Diğer dönemlerdeki gibi “elim birbirine dolaştı, kaybettim, engellendim, rolümü oynayamadım, şöyle oynandım, oynatıldım da sonuca gitmedim” demek yakışır mı? Nereden, nasıl oyuna getirilmede iç-dış engeller sebep oldu denilmemeli. Yaman bir önder bütün bunları sıfırlayan, kendi iradesini, zafer iradesini konuşturan kişidir. Bu dönem bunu artık olgun hale getirmiştir deniliyor. Bunu anlamanızı tekrar önemle vurguluyorum. Biraz daha derin düşünülerek, özümsenerek ve en önemlisi de pratik yürüyüşümüzün nasıl olması sorununa, savaş ve ordulaşmaya katılımınıza nasıl yerinde tam başarı kesindir iddianıza işlerlik kazandırmak için anlayışınızı yetişkin kılın, ona kaybettirecek en ufak bir olasılığa bile mümkünse yer bırakmayın. Kapsamlı yaklaşmanız her türlü olasılığı göz önüne getirerek, bunun için tekrar tekrar gözden geçirerek, bu derslerden azami sonuçları çıkararak bir yaklaşımı geliştirsin ve ne mutlu bize diyelim ki tekrar böyle bir fırsatı yakaladık. Herhalde kazanılması kesindir, aldığım tedbirler, göz önüne getirdiğim tüm olasılıklar bunun böyle gelişmesini engelleme şurada kalsın, ancak sonuca götürebilir.

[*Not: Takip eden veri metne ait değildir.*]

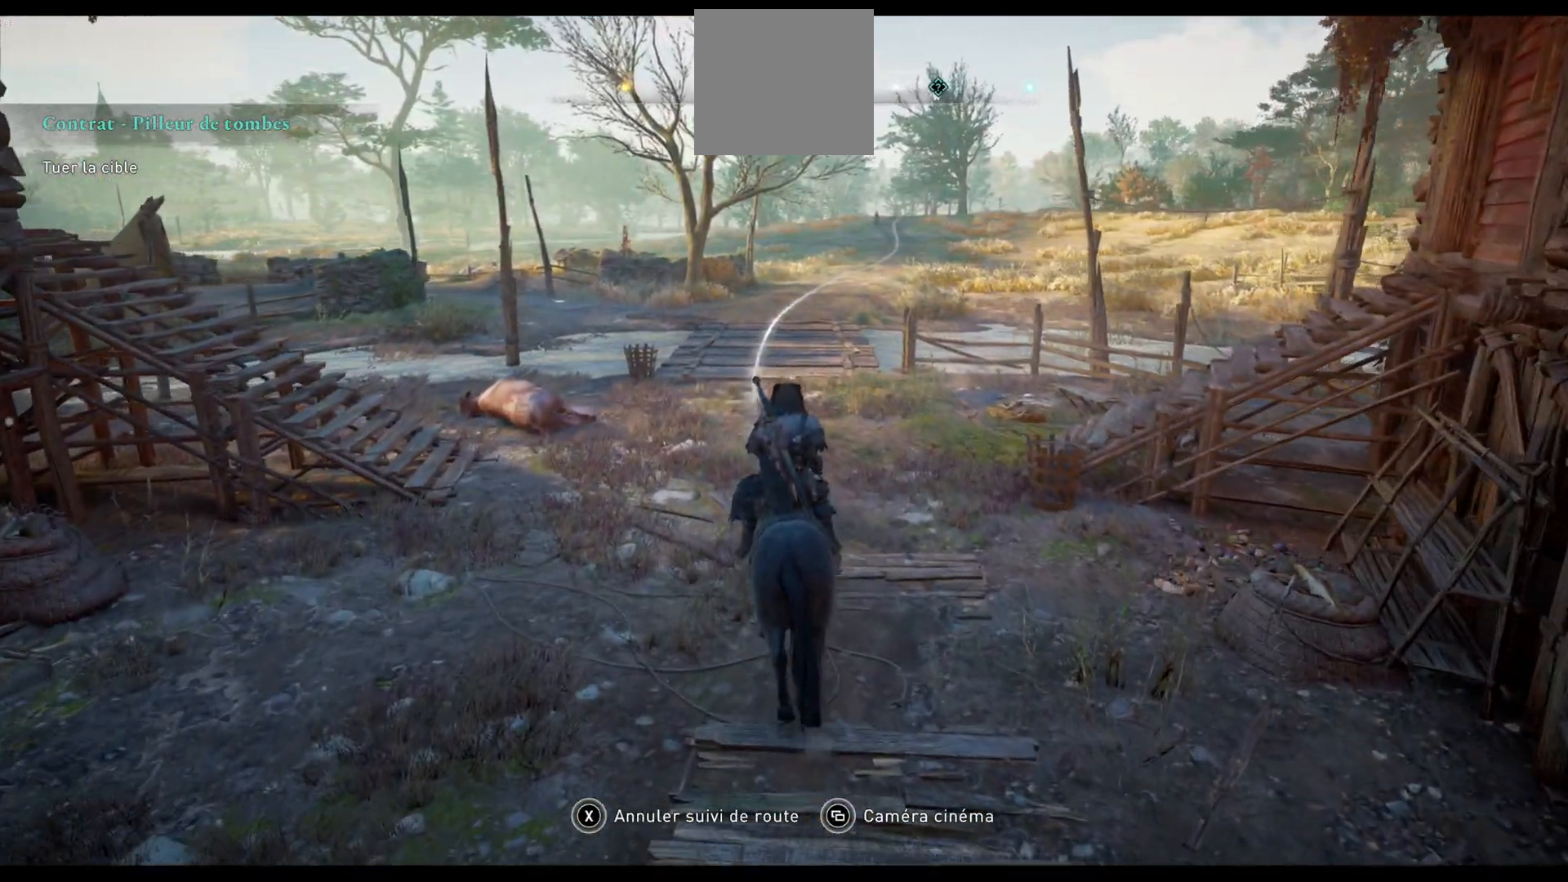
{"buttons": [], "left_stick": "center", "right_stick": "center", "events": []}
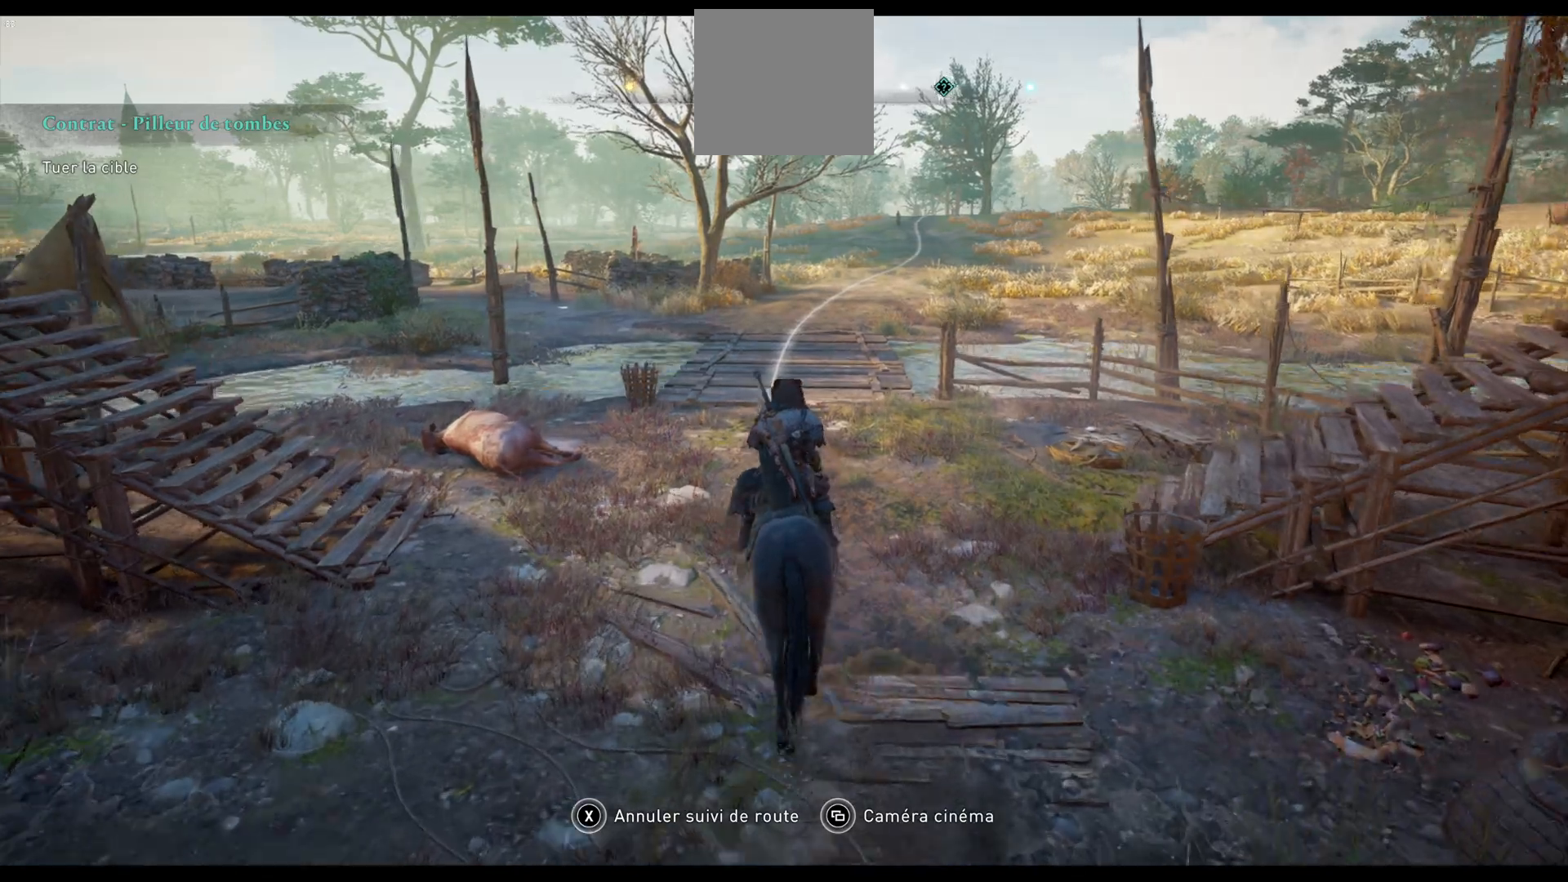
{"buttons": [], "left_stick": "center", "right_stick": "center", "events": []}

Şimdi ben kendim de bütün bu olup bitenlere rağmen böyle ele alıyorum. Olasılıklar hesabı, buna dayalı tedbir çok anormal bir durum olmazsa, bir kaza olmazsa ki onu da kabul edilebilir sınırlar dâhilinde söylüyorum. Bu şartım önemli. Düşman ne kadar iddia ederse etsin, özel savaşımı ne kadar çılgınlaştırırsa çılgınlaştırsın, her gün ne kadar kelle keserse kessin, bilmem ne kadar bombardıman yaparsa yapsın bu yılı kaybetmekten kurtulamaz ve biz de kazanmaktan vazgeçemeyiz. Kazanma bu temelde kesindir diyoruz.